Fact: nothing lasts forever. Right?
I recently watched a movie that talked about impermanence, which is essentially the fact that the only thing constant is change. This is something that everyone more or less knows to be true. It’s something we have always known our entire lives… things will always change. So how does one find happiness through the change?
The idea and philosophy behind impermanence made me really start thinking about the things that I personally hold on to. I accept that things change, in fact, I even promote change quite frequently with my whole moving across the country every few years. But what I don’t accept change or inconsistency in is people, and the fact that they will change, or I will change, and sometimes that means that person just isn’t meant to be in my life anymore. What happens then, is I harp on the sadness. The loss, the grief, the ripping away of something that I knew to be true that is no longer true.
I harp on the sadness. The loss, the grief, the ripping away of something that I knew to be true that is no longer true.
I think in order to break this cycle, I have to change the way I think about impermanence overall, and learn to embrace it. There are a lot of Buddhist teachings on impermanence that I started reading up on – what Buddhists refer to as annica. The idea that everything vanishes. Things are vanishing from our lives right now, and we don’t even realize it. Sometimes it’s bigger, it’s profound, and we really feel it. But sometimes, it’s something small, a wisp, that slips away on the breeze, and sometimes we don’t even notice. But when we do, oh, when we do.

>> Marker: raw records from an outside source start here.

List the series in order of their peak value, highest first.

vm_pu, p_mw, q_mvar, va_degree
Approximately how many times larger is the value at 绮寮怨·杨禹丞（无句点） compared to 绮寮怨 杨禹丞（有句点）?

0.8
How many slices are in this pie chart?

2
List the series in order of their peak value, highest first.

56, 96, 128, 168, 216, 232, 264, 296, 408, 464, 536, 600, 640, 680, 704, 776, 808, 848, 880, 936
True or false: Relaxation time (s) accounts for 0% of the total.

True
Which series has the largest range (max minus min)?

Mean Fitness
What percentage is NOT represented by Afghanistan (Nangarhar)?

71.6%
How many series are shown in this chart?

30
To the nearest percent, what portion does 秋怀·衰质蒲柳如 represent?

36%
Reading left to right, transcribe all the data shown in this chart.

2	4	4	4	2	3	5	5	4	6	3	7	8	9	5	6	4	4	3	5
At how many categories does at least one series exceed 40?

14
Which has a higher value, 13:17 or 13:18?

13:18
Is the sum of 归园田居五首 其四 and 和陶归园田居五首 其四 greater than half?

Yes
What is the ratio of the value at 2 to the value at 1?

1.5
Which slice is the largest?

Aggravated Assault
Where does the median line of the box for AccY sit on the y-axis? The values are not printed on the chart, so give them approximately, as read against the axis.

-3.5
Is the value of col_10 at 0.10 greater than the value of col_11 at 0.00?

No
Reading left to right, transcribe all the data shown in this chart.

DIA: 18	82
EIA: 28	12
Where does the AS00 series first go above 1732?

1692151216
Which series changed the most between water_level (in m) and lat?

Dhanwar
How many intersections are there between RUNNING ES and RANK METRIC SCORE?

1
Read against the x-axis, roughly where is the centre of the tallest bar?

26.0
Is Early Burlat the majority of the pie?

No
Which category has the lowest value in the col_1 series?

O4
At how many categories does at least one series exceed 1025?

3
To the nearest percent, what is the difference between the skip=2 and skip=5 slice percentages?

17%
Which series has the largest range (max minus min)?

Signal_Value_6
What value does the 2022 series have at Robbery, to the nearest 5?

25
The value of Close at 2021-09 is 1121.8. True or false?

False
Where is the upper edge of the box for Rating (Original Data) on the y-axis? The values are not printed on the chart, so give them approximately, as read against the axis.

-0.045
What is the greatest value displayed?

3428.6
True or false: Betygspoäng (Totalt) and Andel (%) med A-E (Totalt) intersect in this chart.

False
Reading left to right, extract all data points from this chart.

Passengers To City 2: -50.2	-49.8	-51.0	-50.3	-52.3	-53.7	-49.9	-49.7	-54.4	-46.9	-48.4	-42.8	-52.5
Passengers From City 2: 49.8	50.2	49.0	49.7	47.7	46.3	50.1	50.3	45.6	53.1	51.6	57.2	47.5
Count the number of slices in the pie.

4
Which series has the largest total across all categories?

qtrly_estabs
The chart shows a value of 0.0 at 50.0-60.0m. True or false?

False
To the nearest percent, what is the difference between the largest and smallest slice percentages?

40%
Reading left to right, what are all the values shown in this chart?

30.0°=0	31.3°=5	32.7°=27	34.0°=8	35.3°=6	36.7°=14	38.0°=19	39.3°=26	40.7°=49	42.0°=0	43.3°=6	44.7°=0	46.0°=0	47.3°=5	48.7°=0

It hurts you. It rattles you. It brings up questions.
No matter what this thing is, this thing that has left you, you have to figure out why, and how, and where do you go from this point. Is it positive? Maybe. Maybe the why and how is because you brought about a change that you needed in your life, and now you can start a new chapter. But maybe it’s something that was taken from you. A lost loved one. A relationship. A lifestyle. All of these things are happening to everyone in the world every single day, and I still find myself unable to let go of so many things. Unable to let go of the things that “were” and what those things “could have been.”
Sometimes these things just need to be left behind as memories. This is where I struggle. I live in the future, and I am always thinking about the “what if” instead of the “enjoy right now.” Enjoying right now means you are making memories, and these memories are something that can carry you through the inevitable change that will happen. By living in the future, I’m limiting how much of these memories I can enjoy by focusing on what kind of memories I could potentially have, one day, if only. But I don’t know the future, and I can’t control it. How do you learn to let go of the things you can’t control?